Der Altersforscher Andrea Teti warnt Senioren, die Gefahr durch das Coronavirus zu unterschätzen. „Die Situation ist ernsthaft“, sagt der Professor für „Alter und Gesundheit“ an der Universität Vechta. Zwar mache die Altersgruppe der über 70-Jährigen „nur“ rund 20 Prozent aller Covid-19-Kranken aus. Aber: „Wenn sie das Virus bekommen, sind sie überdurchschnittlich von schweren Folgen bis zum Tod bedroht.“ Gerade ältere Menschen nähmen das Risiko zu erkranken nicht wahr, sagte Teti. Denn: Das Covid-19-Infektionsrisiko sei nicht greifbar: „Zwar hören wir täglich in den Nachrichten davon, doch kennen bislang die wenigsten persönlich einen Erkrankten.“ Wer in den 1930er- und 1940er-Jahren geboren wurde, habe bereits viele Krisensituationen erlebt und neige häufig dazu, Notsituationen zu bagatellisieren. Hinzu komme, dass die meisten Menschen dieser Altersgruppe sich jünger fühlten, als es ihr kalendarisches Alter behauptet. „Sich jung zu fühlen ist eine grandiose Ressource. Doch die Zahlen zeigen, dass Menschen dieses Alters das höchste Risiko tragen. Das müssen sie ernst nehmen!“, warnt der Experte.
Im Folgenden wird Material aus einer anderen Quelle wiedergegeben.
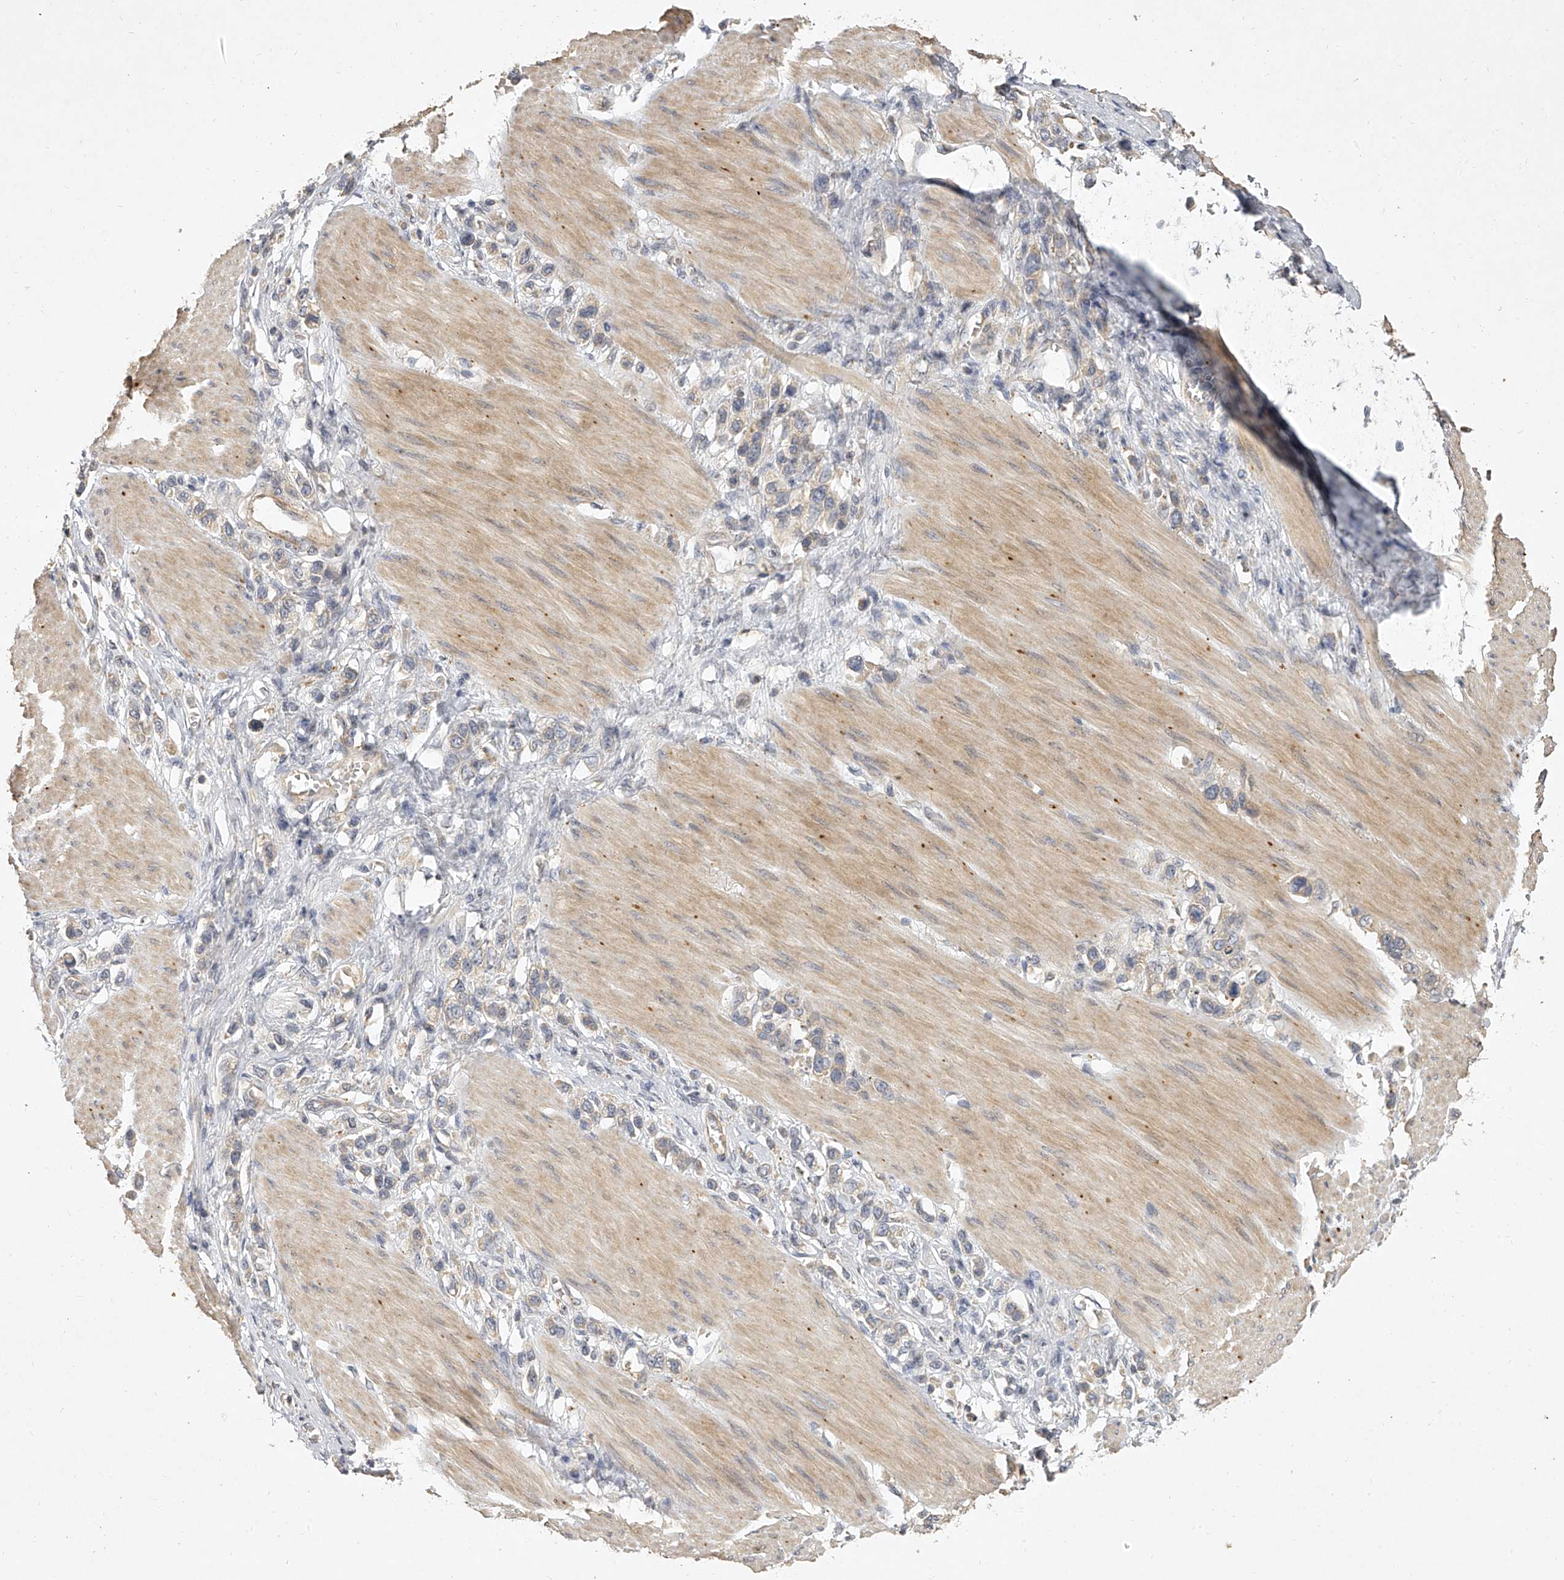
{"staining": {"intensity": "weak", "quantity": "<25%", "location": "cytoplasmic/membranous"}, "tissue": "stomach cancer", "cell_type": "Tumor cells", "image_type": "cancer", "snomed": [{"axis": "morphology", "description": "Adenocarcinoma, NOS"}, {"axis": "topography", "description": "Stomach"}], "caption": "Stomach cancer stained for a protein using IHC exhibits no staining tumor cells.", "gene": "DOCK9", "patient": {"sex": "female", "age": 65}}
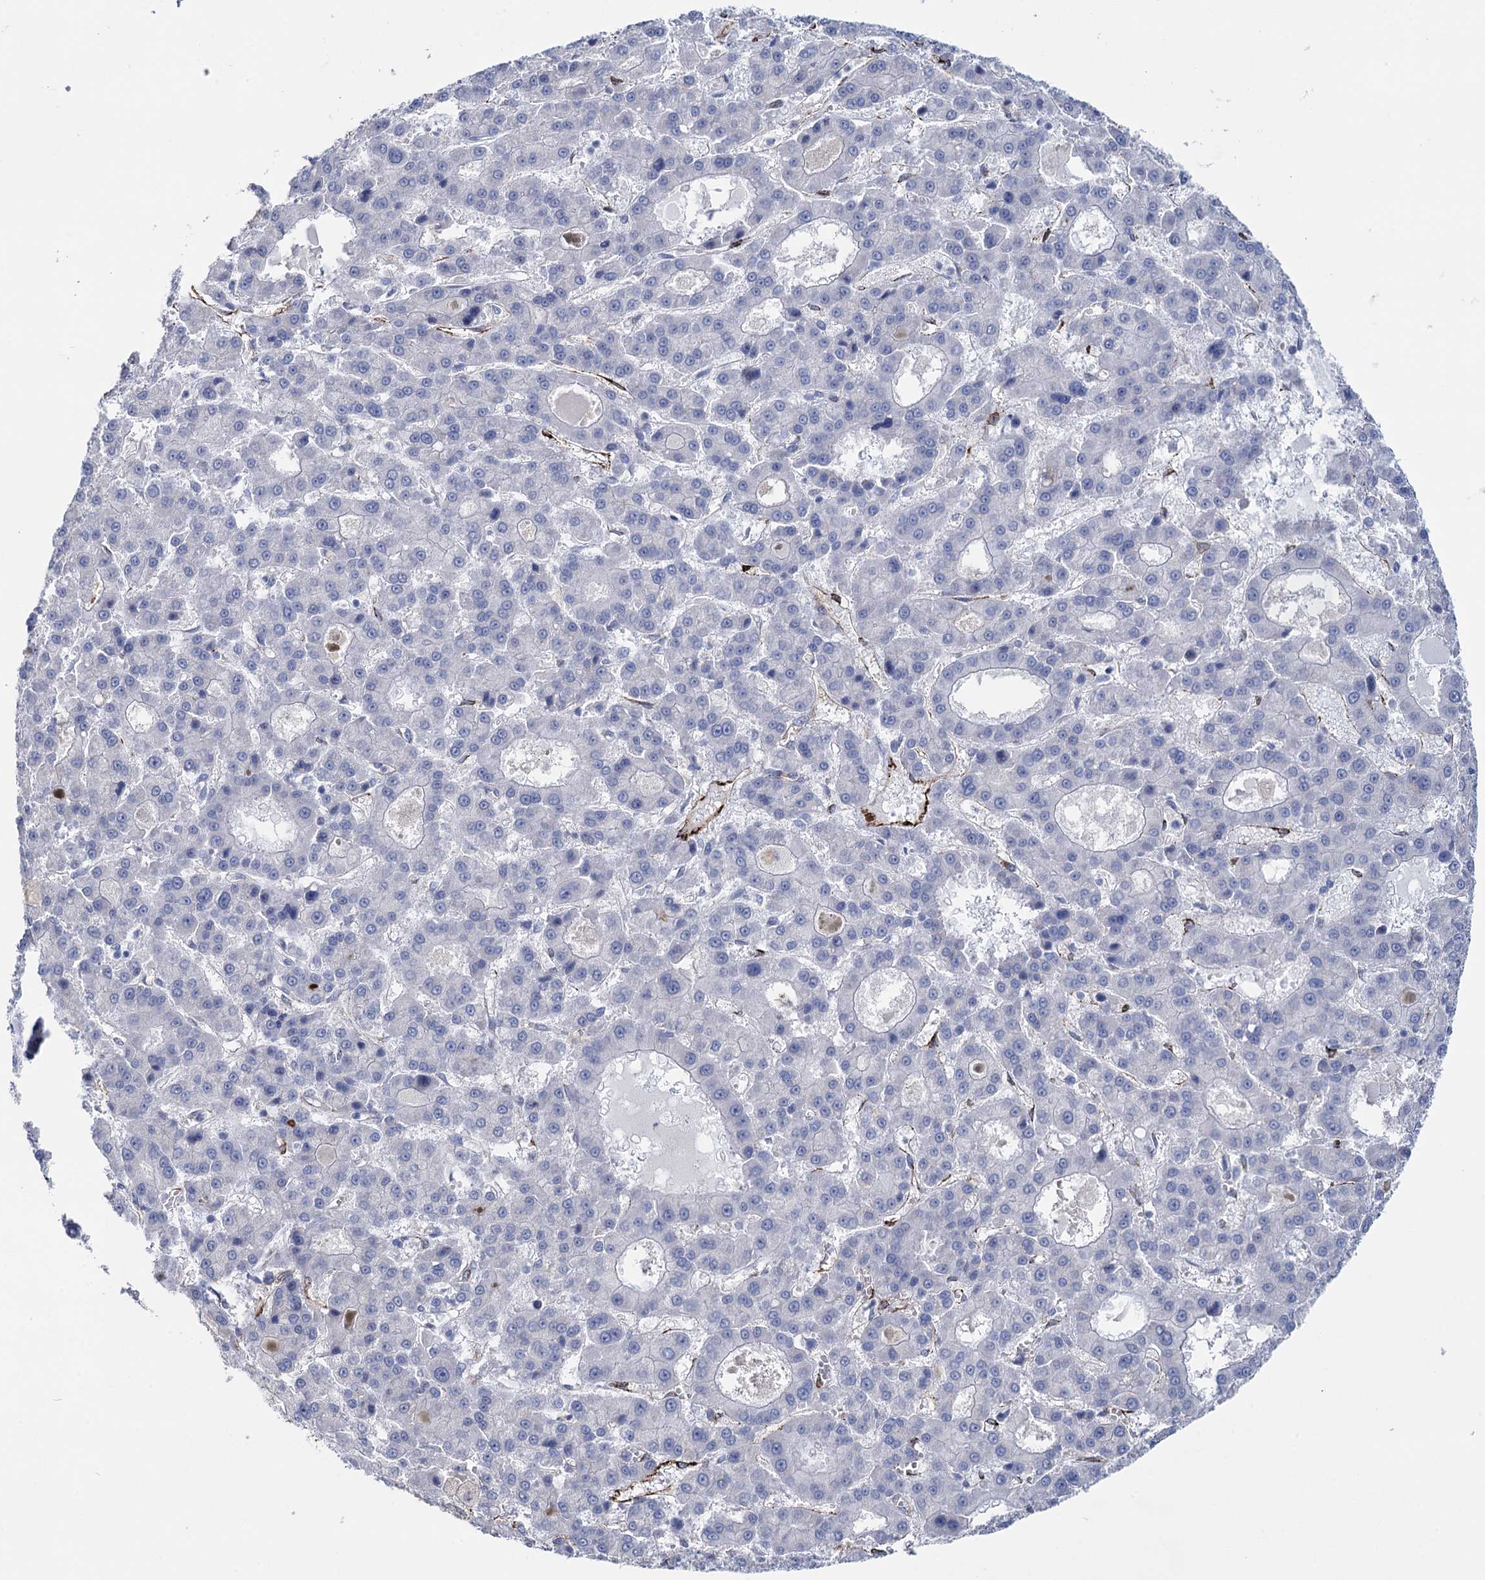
{"staining": {"intensity": "negative", "quantity": "none", "location": "none"}, "tissue": "liver cancer", "cell_type": "Tumor cells", "image_type": "cancer", "snomed": [{"axis": "morphology", "description": "Carcinoma, Hepatocellular, NOS"}, {"axis": "topography", "description": "Liver"}], "caption": "A high-resolution photomicrograph shows IHC staining of hepatocellular carcinoma (liver), which shows no significant expression in tumor cells.", "gene": "SNCG", "patient": {"sex": "male", "age": 70}}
Professor Teti appelliert an alle Senioren, ihre Verantwortung bei der Bekämpfung des Virus wahrzunehmen. „In diesen Tagen einen Besuch abzuweisen ist kein Akt der Unhöflichkeit, sondern des Selbst- und Fremdschutzes“, sagt er. Dies gelte auch für die gute Freundin, die man seit mehr als 40 Jahren kennt. „Nähe durch Distanz ist möglich“, erklärt er. Soziale Kontakte könnten auch mit dem Telefon aufrechterhalten werden. Zahlreiche Experten argumentieren auch damit, sogenannte Distanzbeziehungen hätten „ein unglaubliches Unterstützungspotenzial“ – das würde man etwa aus der Migrationsforschung kennen. Viele ältere Menschen würden derzeit unter anderem über Videotelefonate Kontakt halten, zum Beispiel mit den Enkeln; man könne hier unter anderem Spieleabende abhalten oder gemeinsam basteln.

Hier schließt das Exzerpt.